The interactions between hosts and parasites, particularly regarding their co-regionalization, present an interesting dimension for biogeographers. Our findings of moderate congruence between flea and host regionalizations in Mongolia, yet differences in their specific environmental associations, suggest a dynamic interaction. Imago fleas are obligatory haematophagous parasites, utterly dependent on their hosts. On the contrary, pre-imagoes of the absolute majority of fleas species are not parasitic, with the larvae feeding on all kinds of organic matter found in the burrows or nests of their hosts (e.g. Marshall, 1981). Nevertheless, flea regionalization patterns appeared to be not simply a passive reflection of host biogeography. Moreover, the generally higher degrees of congruence between flea evo- and phyloregions and physiographic and ecological schemes, in comparison to those of hosts, are particularly interesting. These counter-intuitive results may indicate that despite fleas being ultimately host-dependent, their distributions may be more strongly influenced by specific environmental conditions or habitat characteristics within these broad zones than those of their hosts. Indeed, flea distribution has been shown to depend almost equally on both host identities and environmental conditions. This appeared to be the case at local (e.g. Krasnov et al. 1997), regional (e.g. Baláž et al. 2021) and global (e.g. Krasnov et al. 2020) scales. Furthermore, fleas, especially pre-imagoes, are characterized by extremely narrow tolerance to environmental factors such as air temperature, relative humidity and soil structure (Krasnov et al. 2001a, 2001b, 2002a, 2002b; van der Mescht et al. 2016). Hosts, on the other hand, may tolerate a broader range of conditions; alternatively, their dispersal capacities, undoubtedly higher than those of fleas, may lead to broader distribution ranges that blur finer environmental boundaries, as supported by their lower correspondence with some environmental schemes.
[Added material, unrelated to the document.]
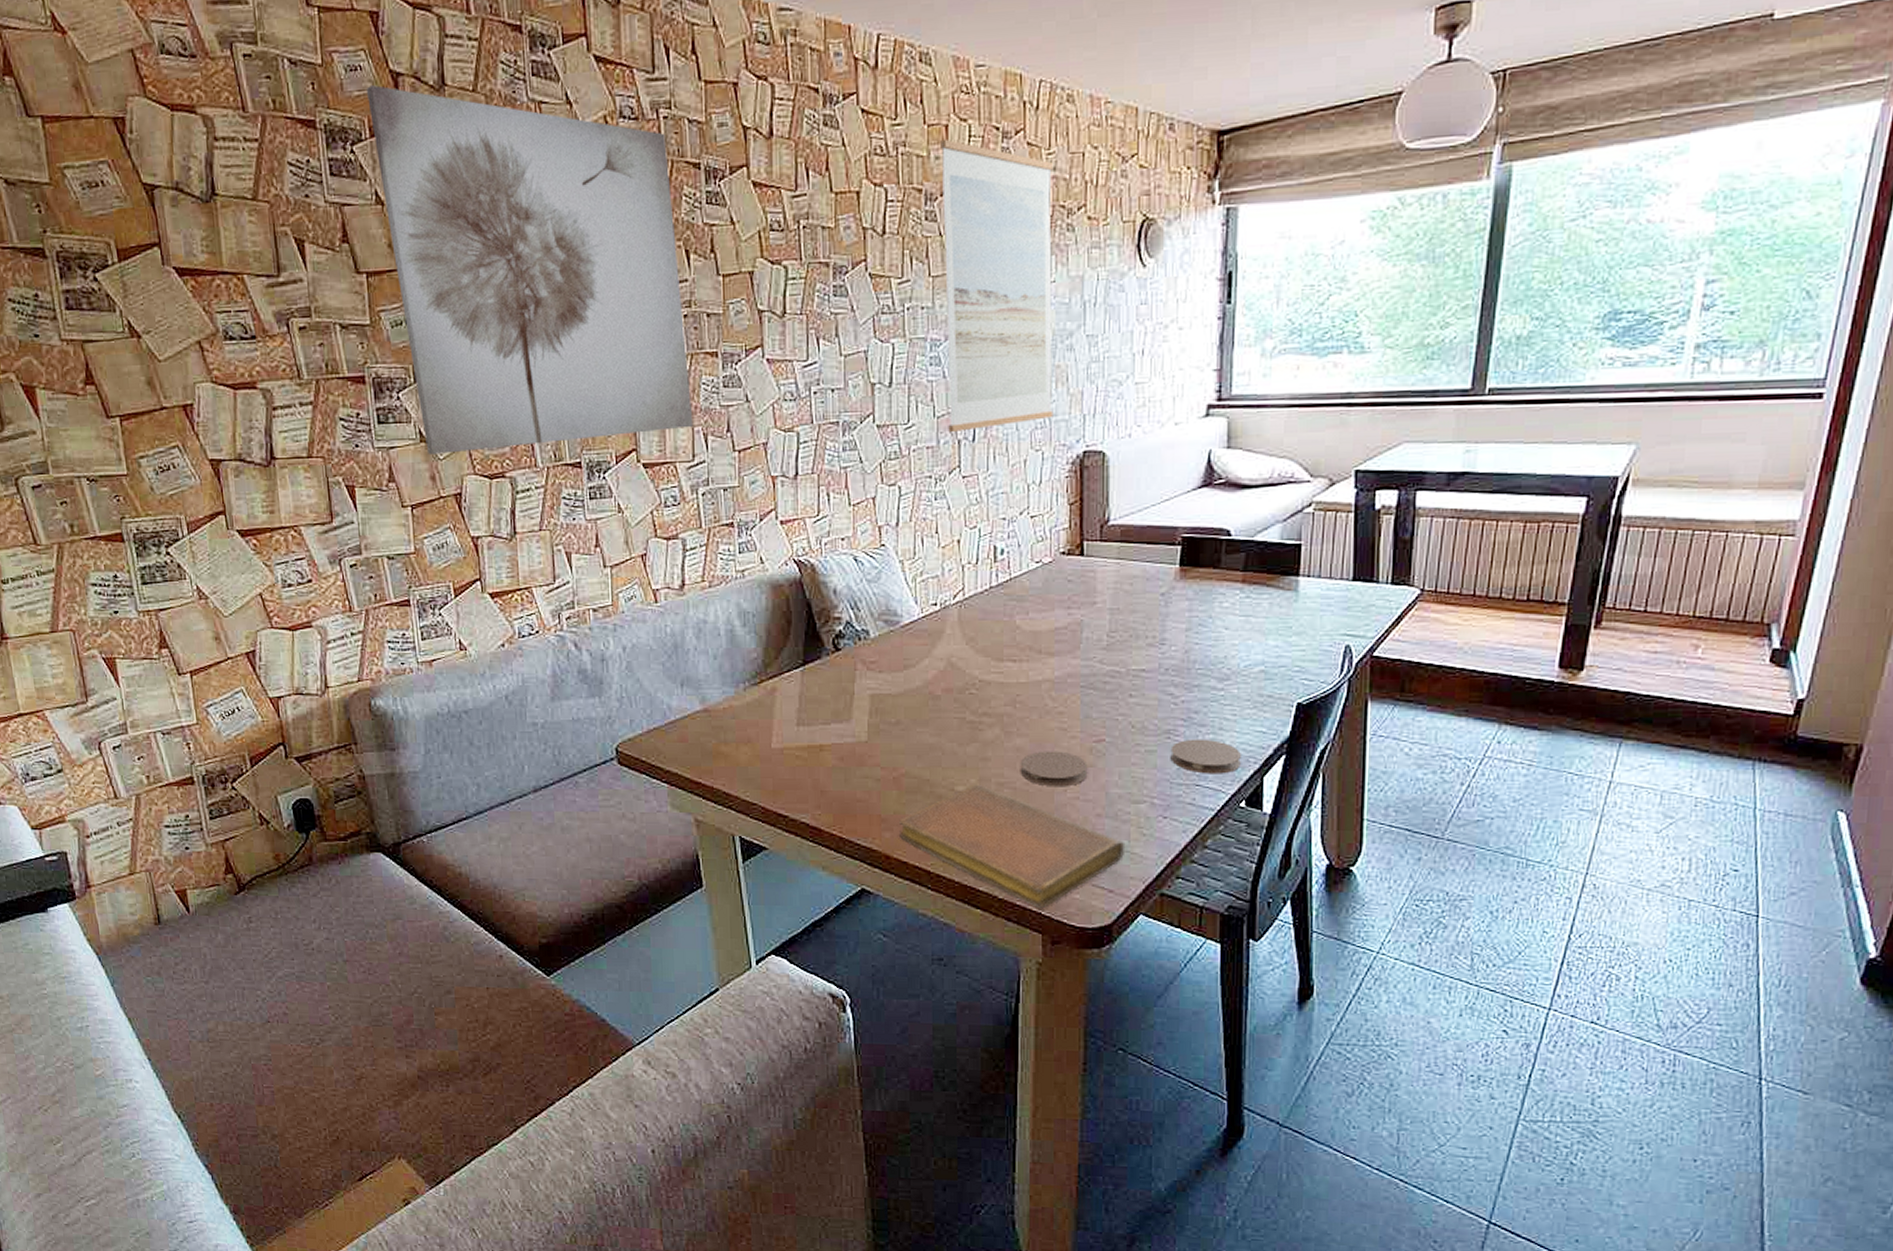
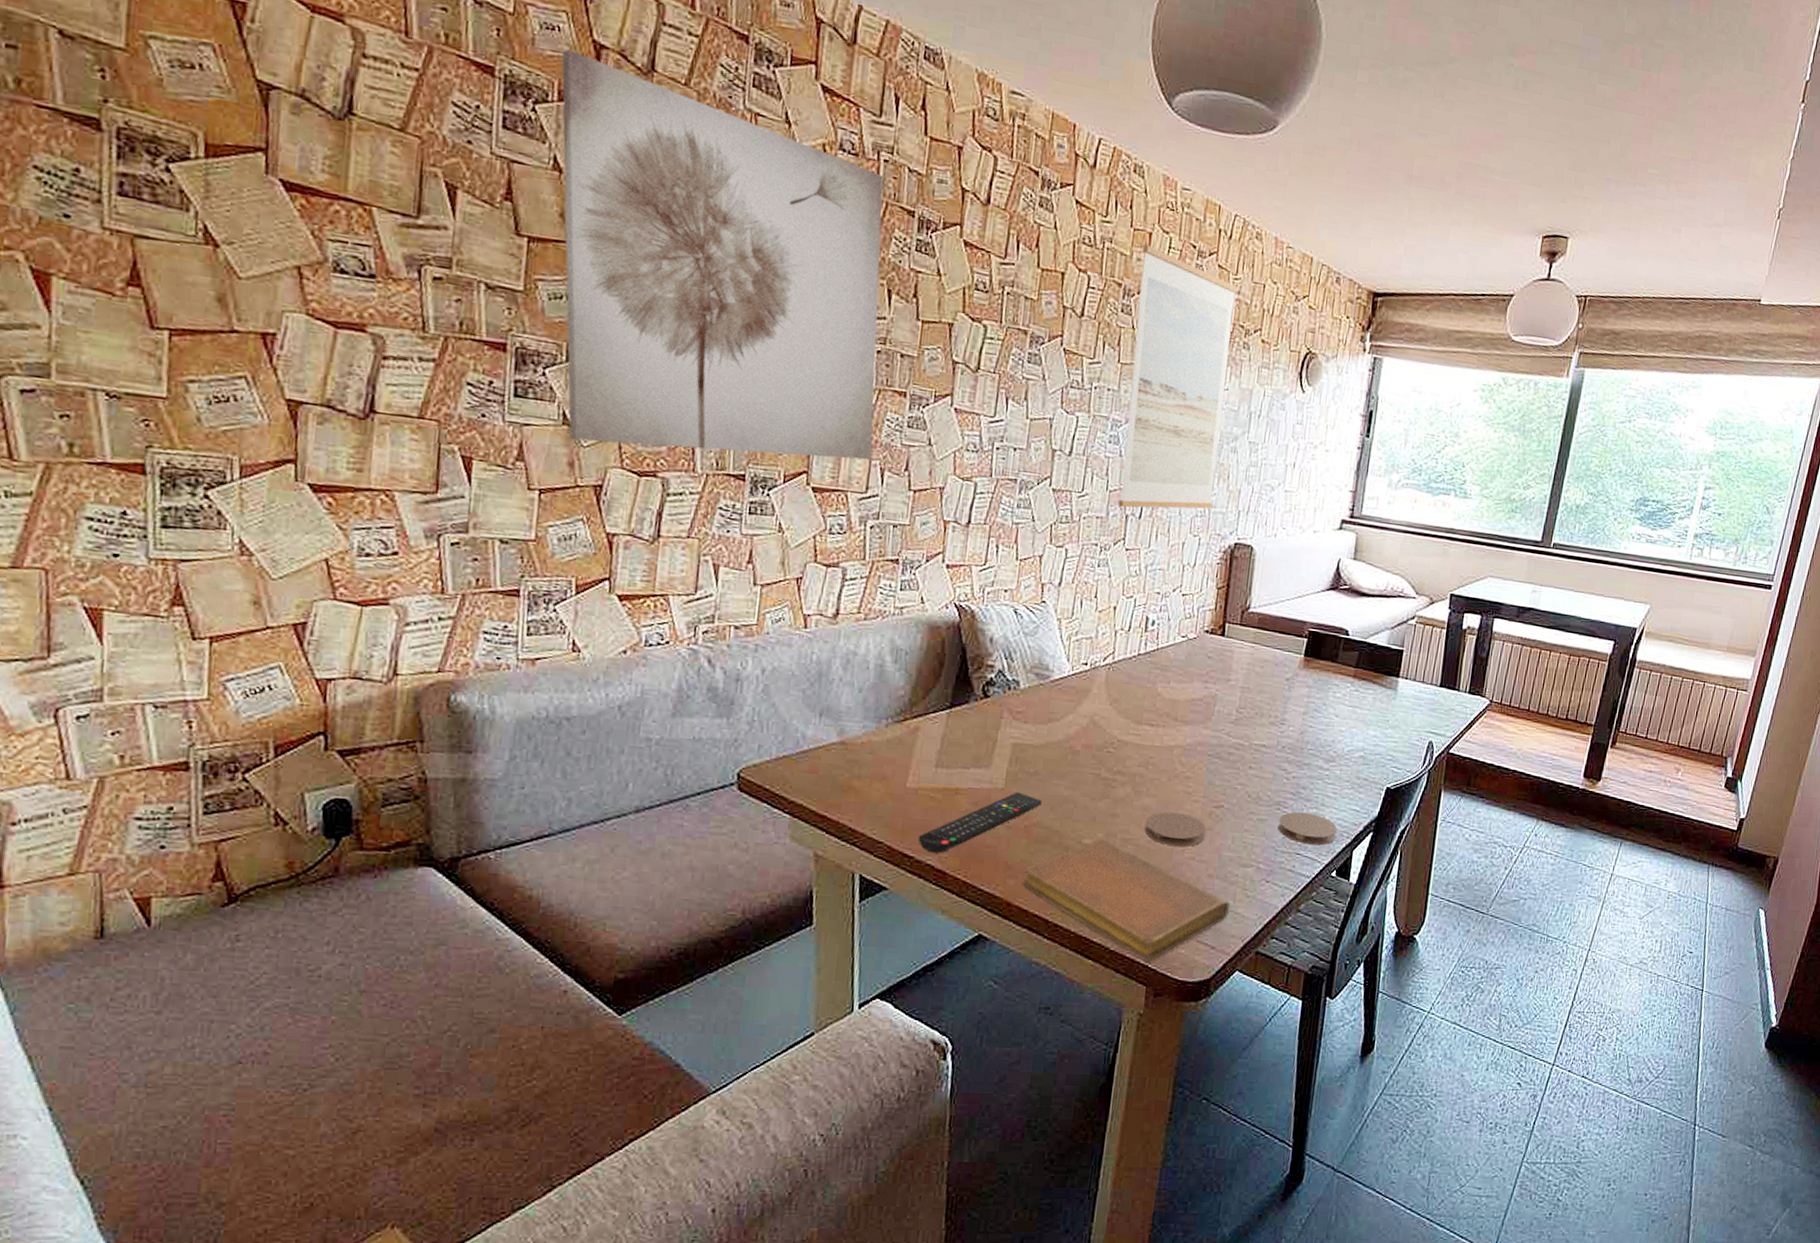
remote control: none [791,743,908,811] -> present [919,791,1042,853]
In conclusion, our study underscores the power of integrating phylogenetic information into biogeographic regionalization. It demonstrates that evoregionalization and phyloregionalization provide complementary perspectives on the evolutionary processes that shape regional biodiversity patterns. The distinct patterns observed for fleas and their hosts in Mongolia, coupled with the scale-dependent congruence of their regionalizations, provide compelling evidence for the complex interplay between host-parasite interactions, deep evolutionary history and contemporary environmental drivers. For biogeographers working across any taxa or regions, our findings emphasize the need to: (a) carefully select phylogenetic regionalization methods based on the specific evolutionary processes and scale under investigation; (b) acknowledge the influence of spatial scale on the observed biogeographic congruence; and (c) recognize the intricate, often non-linear, relationships between interacting species’ regionalizations and their environmental contexts.